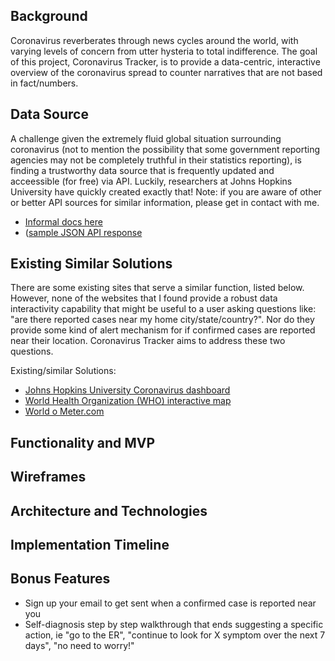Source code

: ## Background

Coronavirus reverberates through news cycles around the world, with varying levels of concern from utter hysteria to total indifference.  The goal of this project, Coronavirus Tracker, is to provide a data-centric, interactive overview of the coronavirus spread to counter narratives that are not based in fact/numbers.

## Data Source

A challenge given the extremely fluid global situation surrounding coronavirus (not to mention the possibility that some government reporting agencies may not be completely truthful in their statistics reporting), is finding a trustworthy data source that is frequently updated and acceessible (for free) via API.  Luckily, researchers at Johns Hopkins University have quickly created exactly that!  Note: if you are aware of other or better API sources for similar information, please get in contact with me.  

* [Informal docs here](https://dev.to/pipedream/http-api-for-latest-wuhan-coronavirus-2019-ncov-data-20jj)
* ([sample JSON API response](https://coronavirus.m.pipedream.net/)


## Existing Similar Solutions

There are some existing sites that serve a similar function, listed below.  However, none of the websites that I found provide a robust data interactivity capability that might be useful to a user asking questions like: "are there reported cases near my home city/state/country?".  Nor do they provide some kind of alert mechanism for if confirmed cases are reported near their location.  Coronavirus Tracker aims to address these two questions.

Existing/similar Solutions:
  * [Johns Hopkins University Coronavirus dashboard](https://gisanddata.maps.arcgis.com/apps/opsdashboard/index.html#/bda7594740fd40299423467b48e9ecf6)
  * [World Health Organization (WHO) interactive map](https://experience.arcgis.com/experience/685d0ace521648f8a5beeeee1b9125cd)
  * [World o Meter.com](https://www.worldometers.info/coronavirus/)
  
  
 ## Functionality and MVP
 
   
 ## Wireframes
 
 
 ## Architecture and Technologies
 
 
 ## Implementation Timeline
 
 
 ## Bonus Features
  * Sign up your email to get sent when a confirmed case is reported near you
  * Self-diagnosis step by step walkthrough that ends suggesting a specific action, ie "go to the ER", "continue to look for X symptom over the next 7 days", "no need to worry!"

--

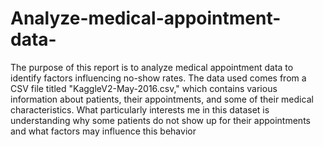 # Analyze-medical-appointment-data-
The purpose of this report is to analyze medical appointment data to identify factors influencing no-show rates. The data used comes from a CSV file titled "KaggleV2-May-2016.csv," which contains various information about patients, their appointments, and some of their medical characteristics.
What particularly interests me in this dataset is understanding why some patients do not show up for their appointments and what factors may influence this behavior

--

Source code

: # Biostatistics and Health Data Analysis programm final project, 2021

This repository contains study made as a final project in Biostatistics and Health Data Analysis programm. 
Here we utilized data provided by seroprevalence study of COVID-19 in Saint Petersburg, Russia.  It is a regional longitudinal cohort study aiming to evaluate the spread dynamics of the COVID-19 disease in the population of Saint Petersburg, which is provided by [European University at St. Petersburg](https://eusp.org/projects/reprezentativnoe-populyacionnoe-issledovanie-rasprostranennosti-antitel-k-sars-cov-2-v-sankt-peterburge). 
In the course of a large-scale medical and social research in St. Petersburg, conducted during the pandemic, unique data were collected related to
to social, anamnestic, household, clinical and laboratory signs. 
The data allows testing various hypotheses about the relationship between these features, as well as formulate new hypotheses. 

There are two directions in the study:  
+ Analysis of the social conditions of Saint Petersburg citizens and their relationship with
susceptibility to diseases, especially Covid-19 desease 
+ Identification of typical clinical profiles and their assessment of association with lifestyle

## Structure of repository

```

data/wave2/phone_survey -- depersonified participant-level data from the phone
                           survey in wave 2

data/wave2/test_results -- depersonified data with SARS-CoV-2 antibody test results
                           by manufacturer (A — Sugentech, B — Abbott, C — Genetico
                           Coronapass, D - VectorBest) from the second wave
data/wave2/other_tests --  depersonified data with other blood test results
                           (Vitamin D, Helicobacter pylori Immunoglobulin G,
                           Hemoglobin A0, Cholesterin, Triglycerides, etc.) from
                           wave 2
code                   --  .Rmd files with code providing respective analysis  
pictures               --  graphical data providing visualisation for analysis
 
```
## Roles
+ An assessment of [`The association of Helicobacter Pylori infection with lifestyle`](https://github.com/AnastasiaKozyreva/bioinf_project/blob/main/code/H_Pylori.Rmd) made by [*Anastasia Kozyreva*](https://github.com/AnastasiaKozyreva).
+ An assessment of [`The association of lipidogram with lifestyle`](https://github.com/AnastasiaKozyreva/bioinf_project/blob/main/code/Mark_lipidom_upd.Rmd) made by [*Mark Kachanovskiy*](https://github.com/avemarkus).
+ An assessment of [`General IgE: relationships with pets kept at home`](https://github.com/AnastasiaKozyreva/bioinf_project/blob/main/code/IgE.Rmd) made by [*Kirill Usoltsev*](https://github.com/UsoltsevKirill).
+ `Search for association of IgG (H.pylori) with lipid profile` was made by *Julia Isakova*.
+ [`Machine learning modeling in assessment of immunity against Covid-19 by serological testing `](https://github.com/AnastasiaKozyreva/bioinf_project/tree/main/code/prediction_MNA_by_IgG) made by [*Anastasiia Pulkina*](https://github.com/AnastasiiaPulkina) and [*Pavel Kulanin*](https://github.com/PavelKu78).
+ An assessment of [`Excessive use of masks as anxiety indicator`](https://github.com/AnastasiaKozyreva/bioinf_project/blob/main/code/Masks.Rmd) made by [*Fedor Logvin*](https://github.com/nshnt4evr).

> **AIM OF THE TASK**
Only lines with the string "pipedream" are wanted; please find each one in the listing and copy it.

> **EXPECTED ANSWER**
* [Informal docs here](https://dev.to/pipedream/http-api-for-latest-wuhan-coronavirus-2019-ncov-data-20jj)
* ([sample JSON API response](https://coronavirus.m.pipedream.net/)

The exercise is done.